A win for financial advisers
Insurance eBulletin - 4 June 2013
The Federal Court of Australia has dismissed a claim for negligence against a financial adviser.1 A client had claimed that two products recommended by the adviser were unsuitable for her risk level and were riskier than disclosed in the statement of advice.
In making recommendations to his client, the financial adviser had relied on Lonsec research and on the recommendations of an internal review committee that approved a standard portfolio.
The Court found that the adviser had spent considerable time putting together a portfolio, and that his reliance on the research of Lonsec and the internal review committee was reasonable. The Court also found that it was "highly artificial" to isolate particular investments within a diversified portfolio.
The client also brought a claim for misleading and deceptive conduct in relation to how the products were described in the statement of advice.
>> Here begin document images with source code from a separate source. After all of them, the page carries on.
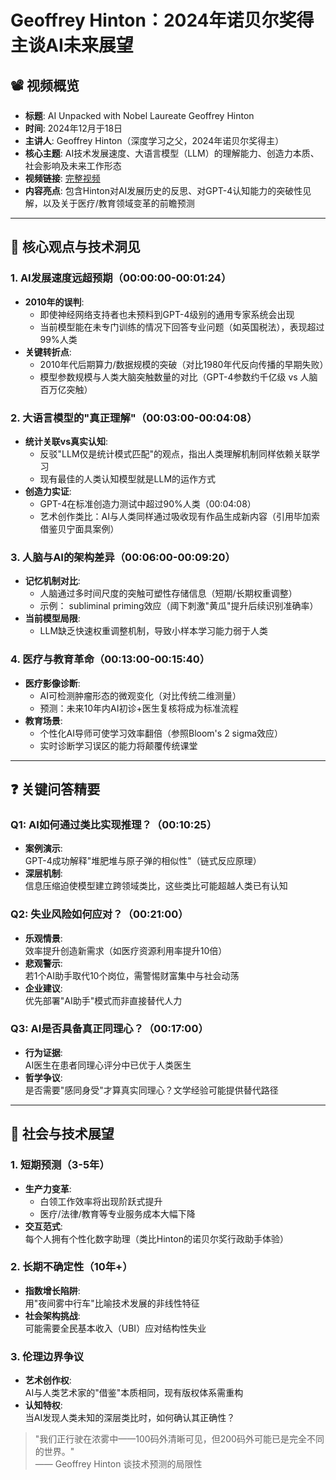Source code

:# Geoffrey Hinton：2024年诺贝尔奖得主谈AI未来展望

## 📽️ 视频概览
- **标题**: AI Unpacked with Nobel Laureate Geoffrey Hinton  
- **时间**: 2024年12月于18日
- **主讲人**: Geoffrey Hinton（深度学习之父，2024年诺贝尔奖得主）  
- **核心主题**: AI技术发展速度、大语言模型（LLM）的理解能力、创造力本质、社会影响及未来工作形态
- **视频链接**: [完整视频](https://www.youtube.com/watch?v=9JlKg57GPgM)  
- **内容亮点**: 包含Hinton对AI发展历史的反思、对GPT-4认知能力的突破性见解，以及关于医疗/教育领域变革的前瞻预测  

---

## 🎯 核心观点与技术洞见

### 1. **AI发展速度远超预期（00:00:00-00:01:24）**
- **2010年的误判**:
  - 即使神经网络支持者也未预料到GPT-4级别的通用专家系统会出现
  - 当前模型能在未专门训练的情况下回答专业问题（如英国税法），表现超过99%人类
- **关键转折点**:
  - 2010年代后期算力/数据规模的突破（对比1980年代反向传播的早期失败）
  - 模型参数规模与人类大脑突触数量的对比（GPT-4参数约千亿级 vs 人脑百万亿突触）

### 2. **大语言模型的"真正理解"（00:03:00-00:04:08）**
- **统计关联vs真实认知**:
  - 反驳"LLM仅是统计模式匹配"的观点，指出人类理解机制同样依赖关联学习
  - 现有最佳的人类认知模型就是LLM的运作方式
- **创造力实证**:
  - GPT-4在标准创造力测试中超过90%人类（00:04:08）
  - 艺术创作类比：AI与人类同样通过吸收现有作品生成新内容（引用毕加索借鉴贝宁面具案例）

### 3. **人脑与AI的架构差异（00:06:00-00:09:20）**
- **记忆机制对比**:
  - 人脑通过多时间尺度的突触可塑性存储信息（短期/长期权重调整）
  - 示例： subliminal priming效应（阈下刺激"黄瓜"提升后续识别准确率）
- **当前模型局限**:
  - LLM缺乏快速权重调整机制，导致小样本学习能力弱于人类

### 4. **医疗与教育革命（00:13:00-00:15:40）**
- **医疗影像诊断**:
  - AI可检测肿瘤形态的微观变化（对比传统二维测量）
  - 预测：未来10年内AI初诊+医生复核将成为标准流程
- **教育场景**:
  - 个性化AI导师可使学习效率翻倍（参照Bloom's 2 sigma效应）
  - 实时诊断学习误区的能力将颠覆传统课堂

---

## ❓ 关键问答精要

### Q1: AI如何通过类比实现推理？（00:10:25）
- **案例演示**:  
  GPT-4成功解释"堆肥堆与原子弹的相似性"（链式反应原理）  
- **深层机制**:  
  信息压缩迫使模型建立跨领域类比，这些类比可能超越人类已有认知  

### Q2: 失业风险如何应对？（00:21:00）
- **乐观情景**:  
  效率提升创造新需求（如医疗资源利用率提升10倍）  
- **悲观警示**:  
  若1个AI助手取代10个岗位，需警惕财富集中与社会动荡  
- **企业建议**:  
  优先部署"AI助手"模式而非直接替代人力  

### Q3: AI是否具备真正同理心？（00:17:00）
- **行为证据**:  
  AI医生在患者同理心评分中已优于人类医生  
- **哲学争议**:  
  是否需要"感同身受"才算真实同理心？文学经验可能提供替代路径  

---

## 🔮 社会与技术展望

### 1. **短期预测（3-5年）**
- **生产力变革**:  
  - 白领工作效率将出现阶跃式提升  
  - 医疗/法律/教育等专业服务成本大幅下降  
- **交互范式**:  
  每个人拥有个性化数字助理（类比Hinton的诺贝尔奖行政助手体验）  

### 2. **长期不确定性（10年+）**
- **指数增长陷阱**:  
  用"夜间雾中行车"比喻技术发展的非线性特征  
- **社会架构挑战**:  
  可能需要全民基本收入（UBI）应对结构性失业  

### 3. **伦理边界争议**
- **艺术创作权**:  
  AI与人类艺术家的"借鉴"本质相同，现有版权体系需重构  
- **认知特权**:  
  当AI发现人类未知的深层类比时，如何确认其正确性？  

> "我们正行驶在浓雾中——100码外清晰可见，但200码外可能已是完全不同的世界。"  
> —— Geoffrey Hinton 谈技术预测的局限性
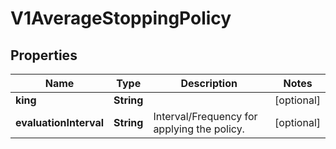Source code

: 
# V1AverageStoppingPolicy

## Properties
Name | Type | Description | Notes
------------ | ------------- | ------------- | -------------
**king** | **String** |  |  [optional]
**evaluationInterval** | **String** | Interval/Frequency for applying the policy. |  [optional]



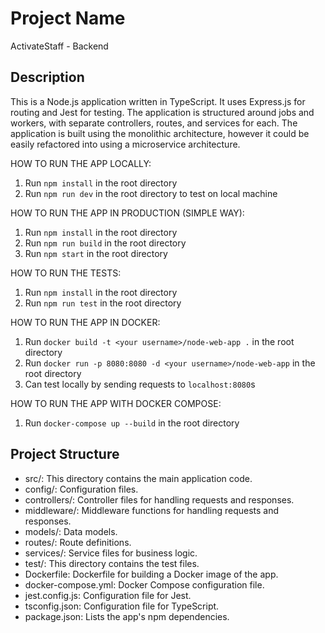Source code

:# Project Name

ActivateStaff - Backend

## Description

This is a Node.js application written in TypeScript. It uses Express.js for routing and Jest for testing. The application is structured around jobs and workers, with separate controllers, routes, and services for each. The application is built using the monolithic architecture, however it could be easily refactored into using a microservice architecture.

HOW TO RUN THE APP LOCALLY:

1. Run `npm install` in the root directory
2. Run `npm run dev` in the root directory to test on local machine

HOW TO RUN THE APP IN PRODUCTION (SIMPLE WAY):

1. Run `npm install` in the root directory
2. Run `npm run build` in the root directory
3. Run `npm start` in the root directory

HOW TO RUN THE TESTS:

1. Run `npm install` in the root directory
2. Run `npm run test` in the root directory

HOW TO RUN THE APP IN DOCKER:

1. Run `docker build -t <your username>/node-web-app .` in the root directory
2. Run `docker run -p 8080:8080 -d <your username>/node-web-app` in the root directory
3. Can test locally by sending requests to `localhost:8080`s

HOW TO RUN THE APP WITH DOCKER COMPOSE:

1. Run `docker-compose up --build` in the root directory

## Project Structure

- src/: This directory contains the main application code.
- config/: Configuration files.
- controllers/: Controller files for handling requests and responses.
- middleware/: Middleware functions for handling requests and responses.
- models/: Data models.
- routes/: Route definitions.
- services/: Service files for business logic.
- test/: This directory contains the test files.
- Dockerfile: Dockerfile for building a Docker image of the app.
- docker-compose.yml: Docker Compose configuration file.
- jest.config.js: Configuration file for Jest.
- tsconfig.json: Configuration file for TypeScript.
- package.json: Lists the app's npm dependencies.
The Court rejected this claim on the grounds that the client was so financially unsophisticated, she would have proceeded with the investment regardless of the description.
- The facts
- Claim for negligence
- Claim for misleading and deceptive conduct
- Key points to take from this decision
- Further information
The financial adviser made recommendations to his client (the plaintiff) regarding $7 million she had received from the settlement of divorce proceedings.
The adviser conducted a risk profile analysis and determined that the plaintiff was a Balanced/Growth investor with a rating of 4.5 on the Lonsec scale.
The plaintiff claimed that two products recommended by the adviser were unsuitable for her risk level and were riskier than disclosed in the statement of advice. The two products (the Basis Yield Fund and the Basis Aust Rim Fund) represented only 10% of the plaintiff's total invested portfolio.
None of the other products recommended by the adviser were challenged as inappropriate.
The plaintiff accepted that she was financially unsophisticated, completely reliant on the adviser and would have done anything he recommended. Therefore, the question the plaintiff had to make out was whether "no reasonable financial adviser" would have given that advice.
The following facts were central to the Court's finding that the adviser was not negligent.
- The adviser had correctly established the plaintiff's risk level as 4.5 on the Lonsec rating scale, being Balanced/Growth.
- The adviser had spent some time and given considerable thought to the mix of investments recommended.
- The adviser relied on the fact that Lonsec had given a strong recommendation to the products and had also recommended a 5% to 10% allocation within a diversified portfolio for a Balanced/Growth client.
- The adviser applied a standard model portfolio set by an internal review committee at investment advising firm, HLB Mann.
Justice Foster also said that it was "highly artificial" to argue that two products within a diversified portfolio were inappropriate as a result of being too risky when no claim was made in relation to the portfolio as a whole. This is because the level of risk adopted by entering into those investments had to be considered against the risk across the portfolio.
Finally, Justice Foster made the following comments about the process of providing financial advice:
"The provision of investment advice requires a good deal of judgment and, although based upon information which may to some extent be described as objective, is largely a subjective exercise. A critical factor in providing reasonable investment advice is making a reasonably accurate assessment of the goals and objectives of the investor who has come to the adviser for that advice. The process is interactive in the sense that there are no absolutes. What might suit one investor's circumstances, goals and aims may not suit those of another investor."
This aspect of the plaintiff's claim had two parts:
- The statement of advice misrepresented that the recommended investments were suitable and appropriate; and
- The statement of advice misdescribed the investment.
The first part was not satisfied when the Court found that the advice was suitable and rejected the negligence claim. The plaintiff failed on the second part of her claim because she could not establish that she would have acted any differently if the investment had been correctly described.
- It is important to take thorough contemporaneous notes of what was discussed at the pre-advice meeting(s). Whether you are developing risk-management procedures or assessing the likelihood of a claim, detailed notes can be the difference between successfully defending a claim, or not. In this case, the notes kept by the adviser, importantly, constrained the plaintiff's ability to put forward an alternate (inconsistent) version of what had been discussed in the meeting with the adviser. They also helped to establish that the risk profile analysis was properly undertaken and that the adviser had given considerable thought to the advice.
- Financial advisers can gain some confidence from this decision about the reasonableness of relying on the research from external ratings agencies. However, it is important to note that this is only one factor which the Court will consider when assessing the reasonableness of the adviser's conduct. Sole reliance on ratings agency research may still be a dangerous course to take.
- Evidence that the products (and the companies selling them) are highly regarded can be useful, particularly where such evidence was provided to the client at the time of the recommendations. On the other hand, evidence that the recommended products were under a cloud of suspicion at the time of advice can be damning to a defence when trying to establish that the advice was reasonable.